### RECORDS FOR THE EXERCISE ###

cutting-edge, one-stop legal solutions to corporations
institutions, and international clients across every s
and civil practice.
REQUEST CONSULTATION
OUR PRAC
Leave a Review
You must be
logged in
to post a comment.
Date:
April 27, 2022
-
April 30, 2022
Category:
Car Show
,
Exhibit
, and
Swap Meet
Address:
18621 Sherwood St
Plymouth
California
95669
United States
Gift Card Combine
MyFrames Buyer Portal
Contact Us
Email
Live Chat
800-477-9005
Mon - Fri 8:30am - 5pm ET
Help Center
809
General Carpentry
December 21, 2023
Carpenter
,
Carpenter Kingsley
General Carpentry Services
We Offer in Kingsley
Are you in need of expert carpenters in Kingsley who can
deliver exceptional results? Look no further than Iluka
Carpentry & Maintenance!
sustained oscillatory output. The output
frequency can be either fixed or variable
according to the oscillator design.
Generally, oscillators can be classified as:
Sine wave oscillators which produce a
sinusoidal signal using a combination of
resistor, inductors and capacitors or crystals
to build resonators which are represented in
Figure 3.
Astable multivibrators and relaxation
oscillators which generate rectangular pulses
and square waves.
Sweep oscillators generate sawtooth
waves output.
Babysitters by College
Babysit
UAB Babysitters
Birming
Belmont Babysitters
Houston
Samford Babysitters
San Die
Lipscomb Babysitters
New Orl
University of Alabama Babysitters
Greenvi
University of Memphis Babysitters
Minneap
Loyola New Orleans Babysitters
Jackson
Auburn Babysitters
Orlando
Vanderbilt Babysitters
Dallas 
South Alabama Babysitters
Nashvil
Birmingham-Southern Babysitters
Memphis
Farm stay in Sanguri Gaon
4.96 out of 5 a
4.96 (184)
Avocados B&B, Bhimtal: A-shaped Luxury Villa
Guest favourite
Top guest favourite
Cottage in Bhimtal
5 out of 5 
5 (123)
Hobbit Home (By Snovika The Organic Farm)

###
### RECORDS FOR THE EXERCISE ###

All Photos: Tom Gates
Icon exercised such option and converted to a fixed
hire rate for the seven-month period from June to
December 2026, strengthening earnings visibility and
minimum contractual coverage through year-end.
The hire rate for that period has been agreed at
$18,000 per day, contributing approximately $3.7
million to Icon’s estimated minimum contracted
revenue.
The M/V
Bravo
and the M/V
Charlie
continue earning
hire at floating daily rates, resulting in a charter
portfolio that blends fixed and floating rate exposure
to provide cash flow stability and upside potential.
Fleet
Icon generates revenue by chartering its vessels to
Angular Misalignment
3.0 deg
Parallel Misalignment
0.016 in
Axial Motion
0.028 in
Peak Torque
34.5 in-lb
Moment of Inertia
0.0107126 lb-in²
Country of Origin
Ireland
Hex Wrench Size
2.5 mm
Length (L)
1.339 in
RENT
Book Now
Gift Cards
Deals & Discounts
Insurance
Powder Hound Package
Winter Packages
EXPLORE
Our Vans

###

(YOUR OBJECTIVE) When a line of the records has the word "Alabama", pick it out and copy it.

(SOLUTION TO THIS PROBLEM)
University of Alabama Babysitters
South Alabama Babysitters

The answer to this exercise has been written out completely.